[EXERCISE DATA]
******

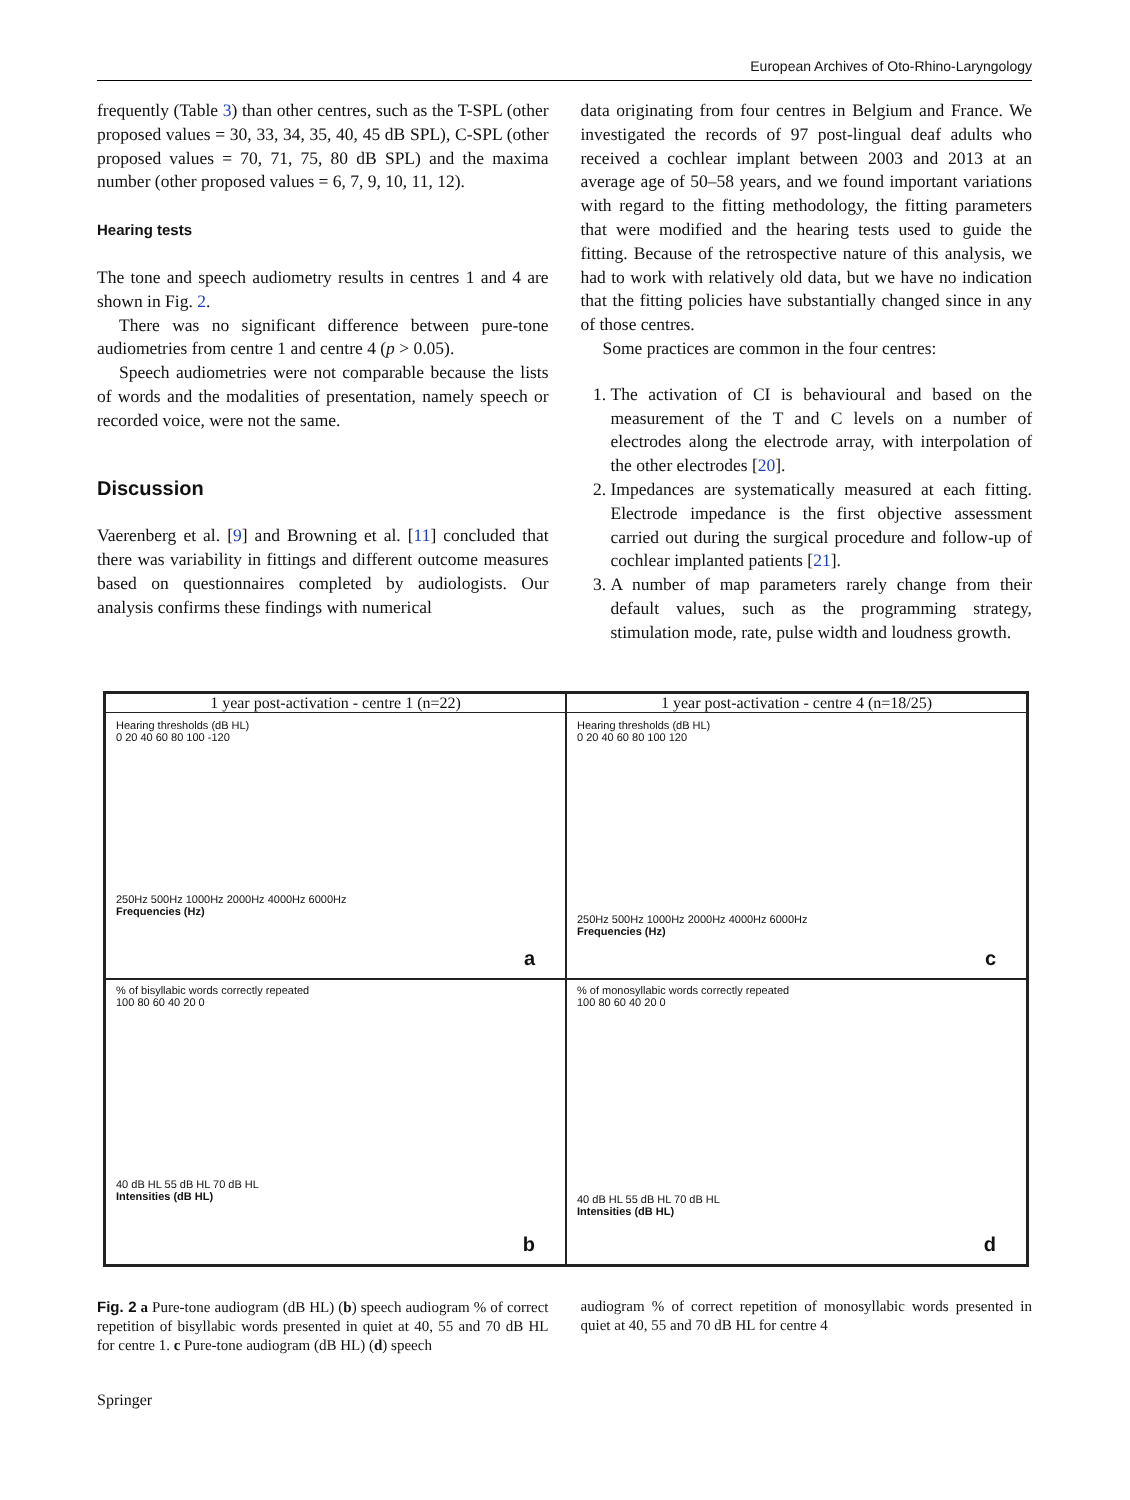European Archives of Oto-Rhino-Laryngology
frequently (Table 3) than other centres, such as the T-SPL (other proposed values = 30, 33, 34, 35, 40, 45 dB SPL), C-SPL (other proposed values = 70, 71, 75, 80 dB SPL) and the maxima number (other proposed values = 6, 7, 9, 10, 11, 12).
Hearing tests
The tone and speech audiometry results in centres 1 and 4 are shown in Fig. 2.
There was no significant difference between pure-tone audiometries from centre 1 and centre 4 (p > 0.05).
Speech audiometries were not comparable because the lists of words and the modalities of presentation, namely speech or recorded voice, were not the same.
Discussion
Vaerenberg et al. [9] and Browning et al. [11] concluded that there was variability in fittings and different outcome measures based on questionnaires completed by audiologists. Our analysis confirms these findings with numerical
data originating from four centres in Belgium and France. We investigated the records of 97 post-lingual deaf adults who received a cochlear implant between 2003 and 2013 at an average age of 50–58 years, and we found important variations with regard to the fitting methodology, the fitting parameters that were modified and the hearing tests used to guide the fitting. Because of the retrospective nature of this analysis, we had to work with relatively old data, but we have no indication that the fitting policies have substantially changed since in any of those centres.
Some practices are common in the four centres:
1. The activation of CI is behavioural and based on the measurement of the T and C levels on a number of electrodes along the electrode array, with interpolation of the other electrodes [20].
2. Impedances are systematically measured at each fitting. Electrode impedance is the first objective assessment carried out during the surgical procedure and follow-up of cochlear implanted patients [21].
3. A number of map parameters rarely change from their default values, such as the programming strategy, stimulation mode, rate, pulse width and loudness growth.
1 year post-activation - centre 1 (n=22)
Hearing thresholds (dB HL)
0 20 40 60 80 100 -120
250Hz 500Hz 1000Hz 2000Hz 4000Hz 6000Hz
Frequencies (Hz)
a
1 year post-activation - centre 4 (n=18/25)
Hearing thresholds (dB HL)
0 20 40 60 80 100 120
250Hz 500Hz 1000Hz 2000Hz 4000Hz 6000Hz
Frequencies (Hz)
c
% of bisyllabic words correctly repeated
100 80 60 40 20 0
40 dB HL 55 dB HL 70 dB HL
Intensities (dB HL)
b
% of monosyllabic words correctly repeated
100 80 60 40 20 0
40 dB HL 55 dB HL 70 dB HL
Intensities (dB HL)
d
Fig. 2 a Pure-tone audiogram (dB HL) (b) speech audiogram % of correct repetition of bisyllabic words presented in quiet at 40, 55 and 70 dB HL for centre 1. c Pure-tone audiogram (dB HL) (d) speech
audiogram % of correct repetition of monosyllabic words presented in quiet at 40, 55 and 70 dB HL for centre 4
Springer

******

[PROBLEM DETAILS]
Would you retype all the material above exactly, apart from its pictures?

[OUTPUT FOR THIS TASK]
European Archives of Oto-Rhino-Laryngology
frequently (Table 3) than other centres, such as the T-SPL (other proposed values = 30, 33, 34, 35, 40, 45 dB SPL), C-SPL (other proposed values = 70, 71, 75, 80 dB SPL) and the maxima number (other proposed values = 6, 7, 9, 10, 11, 12).
Hearing tests
The tone and speech audiometry results in centres 1 and 4 are shown in Fig. 2.
There was no significant difference between pure-tone audiometries from centre 1 and centre 4 (p > 0.05).
Speech audiometries were not comparable because the lists of words and the modalities of presentation, namely speech or recorded voice, were not the same.
Discussion
Vaerenberg et al. [9] and Browning et al. [11] concluded that there was variability in fittings and different outcome measures based on questionnaires completed by audiologists. Our analysis confirms these findings with numerical
data originating from four centres in Belgium and France. We investigated the records of 97 post-lingual deaf adults who received a cochlear implant between 2003 and 2013 at an average age of 50–58 years, and we found important variations with regard to the fitting methodology, the fitting parameters that were modified and the hearing tests used to guide the fitting. Because of the retrospective nature of this analysis, we had to work with relatively old data, but we have no indication that the fitting policies have substantially changed since in any of those centres.
Some practices are common in the four centres:
1. The activation of CI is behavioural and based on the measurement of the T and C levels on a number of electrodes along the electrode array, with interpolation of the other electrodes [20].
2. Impedances are systematically measured at each fitting. Electrode impedance is the first objective assessment carried out during the surgical procedure and follow-up of cochlear implanted patients [21].
3. A number of map parameters rarely change from their default values, such as the programming strategy, stimulation mode, rate, pulse width and loudness growth.
1 year post-activation - centre 1 (n=22)
Hearing thresholds (dB HL)
0 20 40 60 80 100 -120
250Hz 500Hz 1000Hz 2000Hz 4000Hz 6000Hz
Frequencies (Hz)
a
1 year post-activation - centre 4 (n=18/25)
Hearing thresholds (dB HL)
0 20 40 60 80 100 120
250Hz 500Hz 1000Hz 2000Hz 4000Hz 6000Hz
Frequencies (Hz)
c
% of bisyllabic words correctly repeated
100 80 60 40 20 0
40 dB HL 55 dB HL 70 dB HL
Intensities (dB HL)
b
% of monosyllabic words correctly repeated
100 80 60 40 20 0
40 dB HL 55 dB HL 70 dB HL
Intensities (dB HL)
d
Fig. 2 a Pure-tone audiogram (dB HL) (b) speech audiogram % of correct repetition of bisyllabic words presented in quiet at 40, 55 and 70 dB HL for centre 1. c Pure-tone audiogram (dB HL) (d) speech
audiogram % of correct repetition of monosyllabic words presented in quiet at 40, 55 and 70 dB HL for centre 4
Springer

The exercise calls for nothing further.